Disagree. We aren't polling these people. How do I even get a distilled view of what their thoughts are?
It's a far cry from the level of evaluation that existed before. The lack of benchmarks (until the last week or so - thank you huggingface and lm-sys!) has been very noticeable.
You will get people claiming that LLaMa outperforms ChatGPT, etc. We have no sense of how performance degrades over longer sequence lengths... or even what sort of sparse attention technique they are using for longer sequences (most of which have known problems). It's absurd.
Biological evolution doesn’t do any special testing except reward whatever survives. And it works fine. Marketplaces implement the same algorithm faster and effectively.
There are many ways to find truth besides math and science.
Obviously, those two are the gold standard for difficult questions.
But when time is short (competitors at your heels), rewards are fast (lots of hype fueling prospective customers), and the tech isn’t even that hard (deep learning isn’t rocket science, lots of good ideas are panning out), then any organization that needs to acquire its own resources to survive should operate on a try-evaluate-ship loop as fast as they can.
Occasional missteps won’t be nearly as fatal as being slow and irrelevant.
Yeah, it's a weird comment to call it not "public, peer reviewed" when this article is about how it went public, giving people the opportunity to review it.
If I started selling a previously unknown cancer treatment over-the-counter in CVS, people would be justified in calling it not peer-reviewed, untested, etc. even if it is available to the public (giving people the opportunity to try it).
It could also end up like with the transition to digital cameras and megapixels. With companies adding more and more context just because the consumers minds are already imprinted with the idea that more is better. So in a few years we might have models with a window of 30 megatokens and it'll mean absolutely nothing.
It has been moved to hyper-scale engineering since a few years. The science of their engineering is still progressing (e.g LoRA is open science) , and it seems like whatever these companies are adding is not something fundamentally new (considering the success of LLaMa and the recent google memo that admits they have no moat).
And the various "Model cards" are not really in depth research but rather cursory looks at model outputs. Even the benchmarks are mostly based on standard tests designed for humans, which is not a valid way to evaluate an AI. In any case, these companies care more for the public perception of their model so they tended to release evaluations of its political-sensitivity. But that's not necessary the most interesting thing about those models nor particularly valuable science
Your comment reads to me (someone in the field) like it is informed just by reading popular articles on the topic since 2022. The "Google memo" should basically have no impact on how you are thinking about these things, imo.
The field is taking massive steps backward in just the last year when it comes to open science.
> And the various "Model cards" are not really in depth research but rather cursory looks at model output
Because they are no longer releasing any details! Not because there hasn't been any progress in the last year.

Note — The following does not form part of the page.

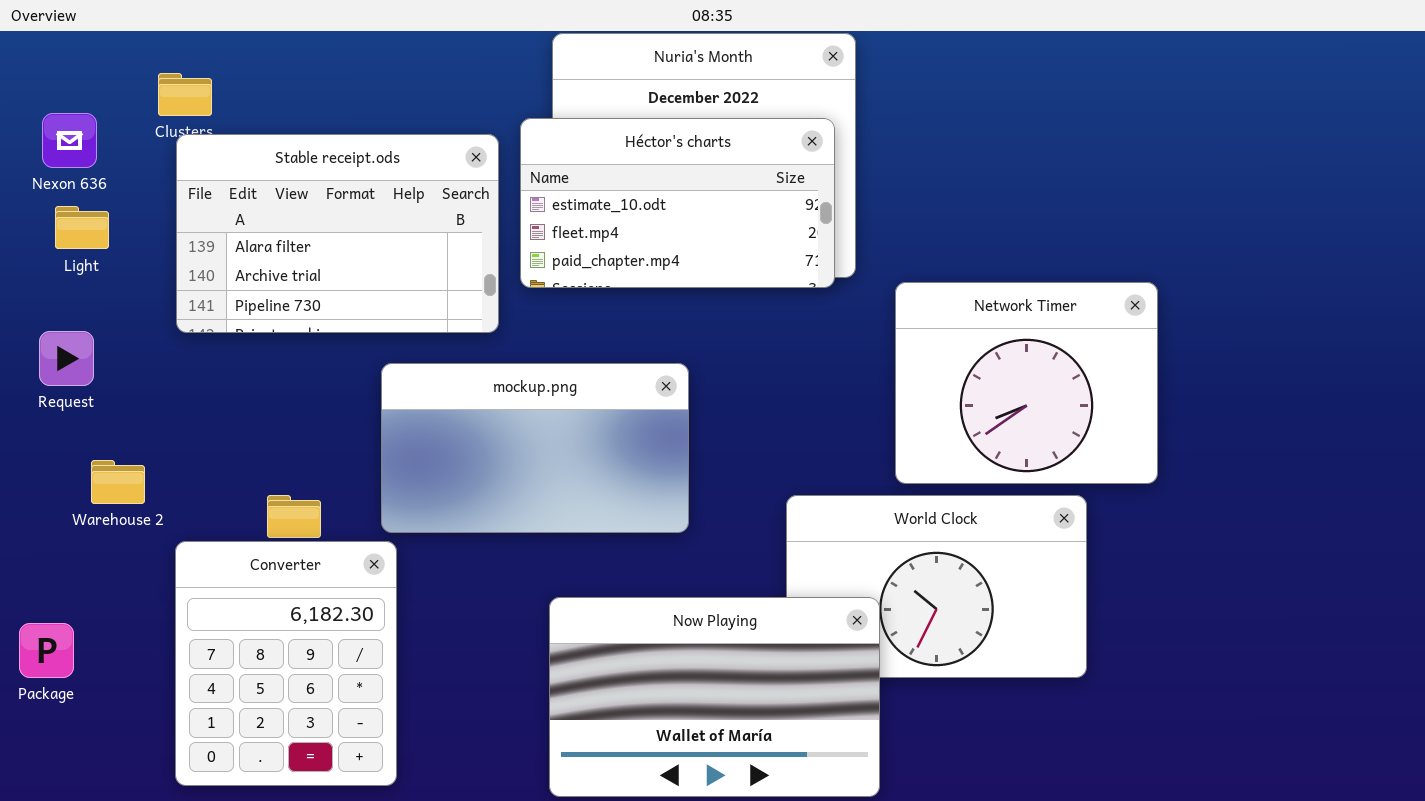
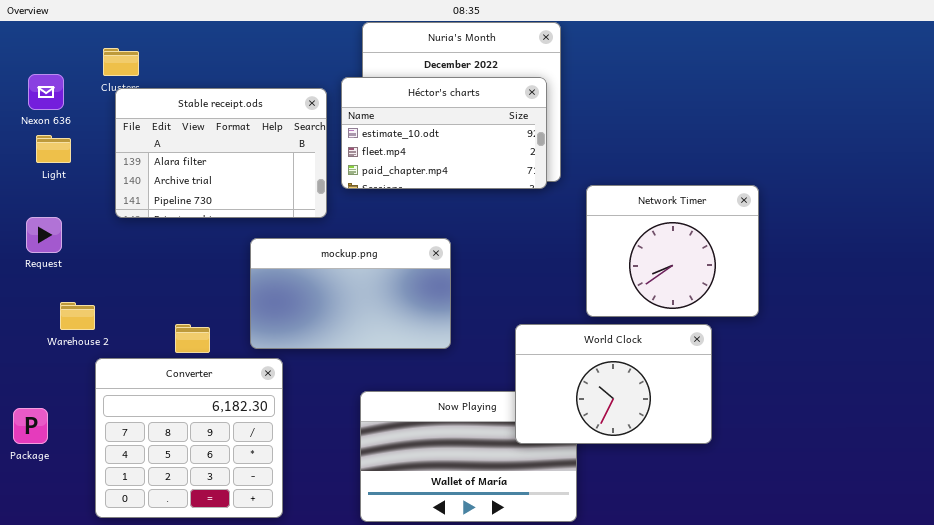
World Clock: [786,495,1087,678] -> [515,324,712,444], raised
Converter: [175,541,397,786] -> [95,358,283,518], moved, resized

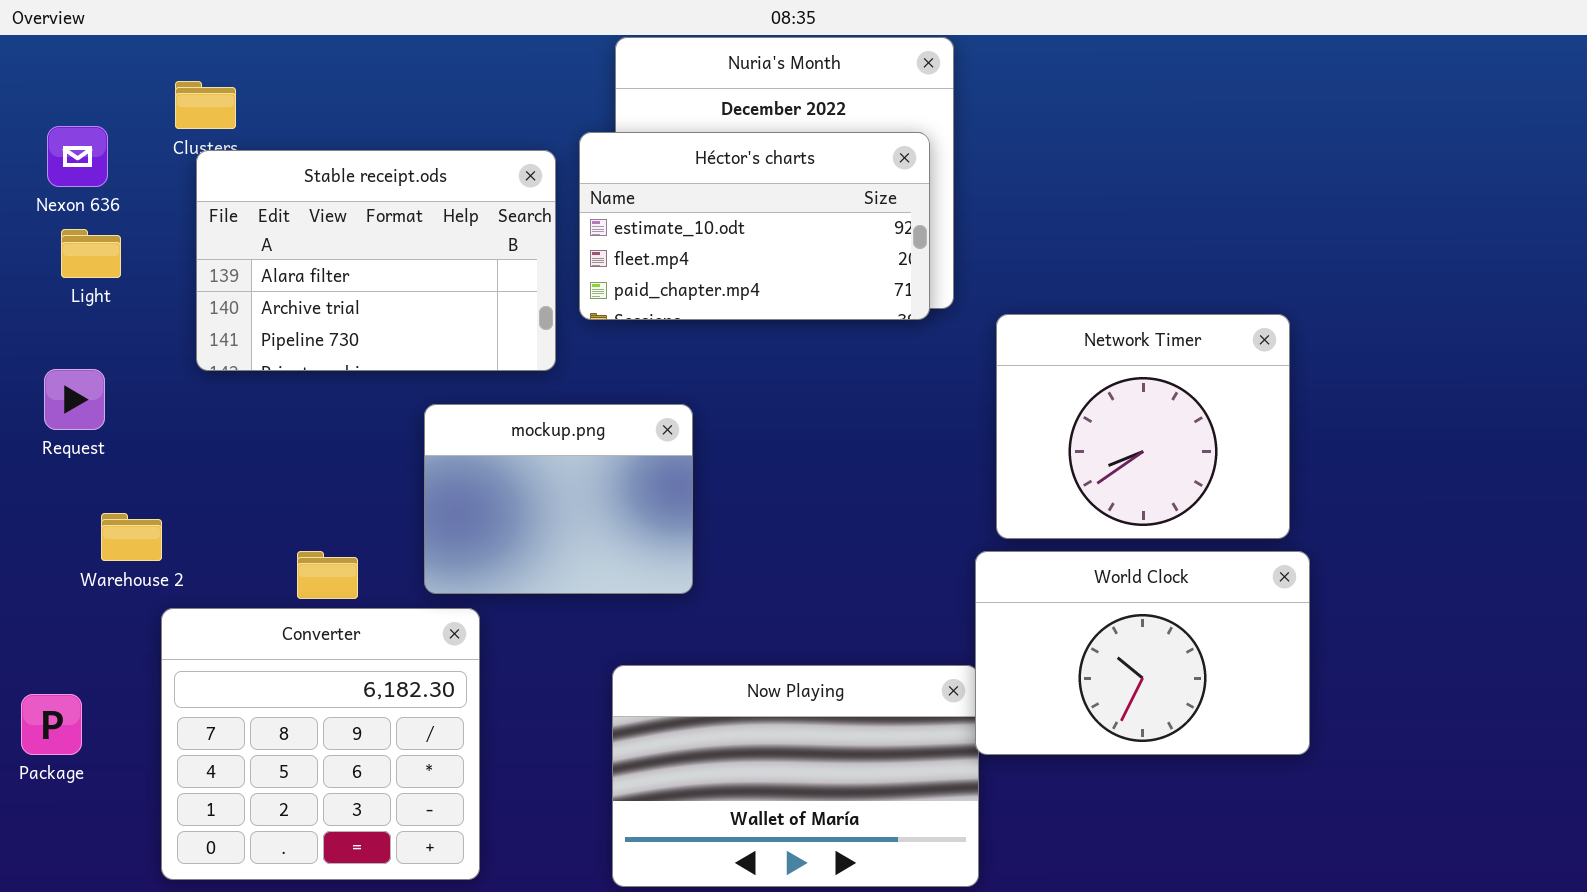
mockup.png: [250,238,451,349] -> [424,404,693,594], resized
World Clock: [515,324,712,444] -> [975,551,1310,755], moved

The existance of commercial products doesn't eliminate researchers ability to publish work. Also users are smart. ML-powered search has existed for many years with users voting with their feet based on black boxes and "big numbers and big announcements".
I keep seeing comments like this, but the impact in the last year on open research has been absolutely massive and negative.
The fact that these big industrial research labs have all collectively decided to take a step back from publishing anything with technical details or evaluation is bad.
I agree it is bad for researchers, but I think you should consider "comments like this" are coming from users.
AI was a highly unusual field in terms of sharing latest research. Car companies don't share their latest engine research with each other. Car users are happy with Consumer Reports and researchers shouting how degradation of Journal of Engine Research is massive and negative will land on deaf ears.
It's hard to engage in motte & bailey style conversations with different commentators.
The original GP was saying there was little impact on research. Your comment is a retreat to a more defensible position that I don't have an opinion on.
I didn't say anything about impact on research. I said that research can continue in parallel to commercial enterprises, and end users of commercial products don't need research papers with benchmarks to know what is better.
That's the main reason I don't want a new car. It would take a $20M audit to assess a new car for potentially catastrophic software defects, and almost all new cars would almost certainly fail the audit.